The early stages of the project began nearly 10 years ago, not long after Nielsen began his career at NAU. His work studying tropical forest deforestation in Honduras and Central America led to this research into the social and ecological effects of narco-trafficking. Nielsen was the principal investigator on an NSF Socio-Environmental Synthesis Center sponsored grant called “Land in Transition-Central America” that pulled together this diverse group of collaborators.

Additionally, Nielsen made connections with locals in Honduras as part of his research on how indigenous communities and territories experience change when narco-trafficking organizations begin operating there. Other social scientists on the team are investigating these questions throughout Central America.
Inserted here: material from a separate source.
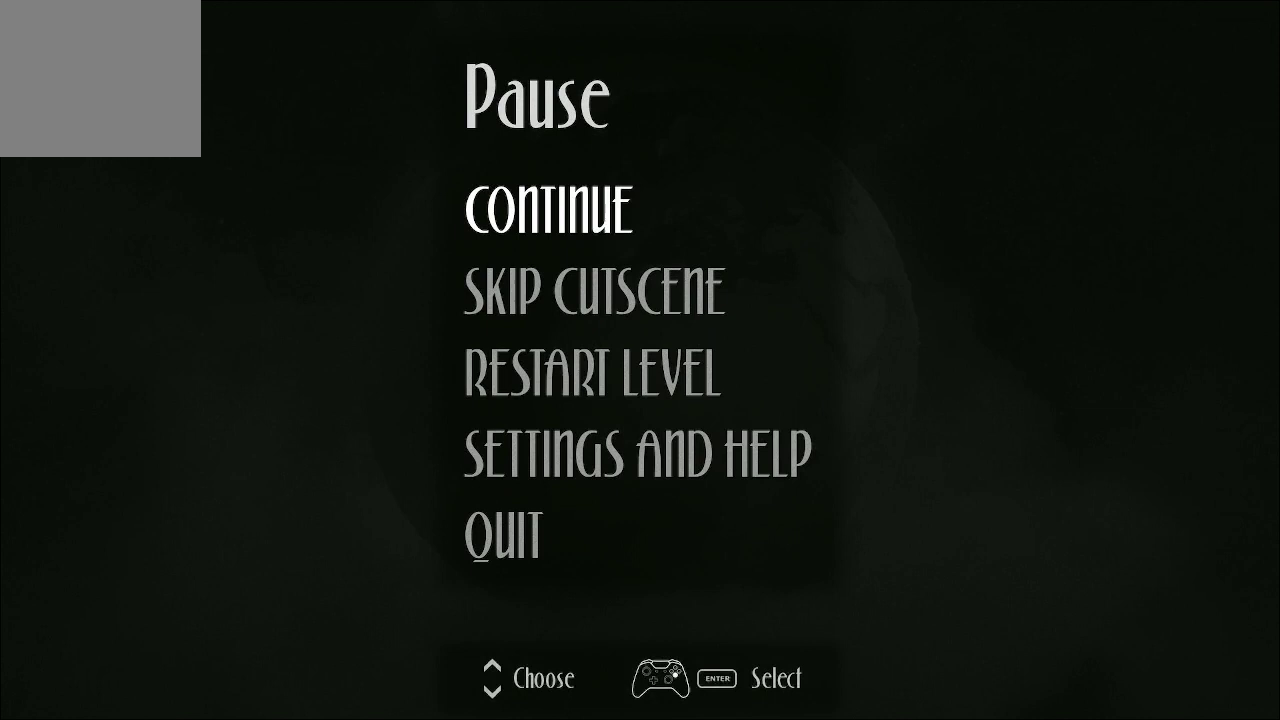
{"buttons": [], "left_stick": "center", "right_stick": "center", "events": [[400, "DPAD_DOWN", "down"], [500, "DPAD_DOWN", "up"]]}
The resulting model of the team’s work is something those big government agencies and policymakers can use to better understand the system dynamics of the problem they face.

“It enables us to understand the spatial and temporal dynamics of narco-trafficking adaptation within the transit zone and study how the spatial footprint of narco-trafficking might change in response to interdiction efforts,” Nielsen said. “It provides a virtual laboratory for exploring alternative interdiction strategy scenarios to understand the diverse consequences over space and time.”

Now that an accurate model has been created, there is more work to be done. Moving forward, the team will expand the model to incorporate factors such as territory acquisition, money laundering and land use change in rural areas.

“Our hope is to accurately model the rapid deforestation changes that have occurred in Central America since the cartel crackdown in Mexico and Columbia that displaced transit operations to Central America,” Nielsen said. “Our ultimate goal is to describe the causal mechanisms and magnitudes of these land use changes as they relate to the interdiction and narco-trafficking dynamic.”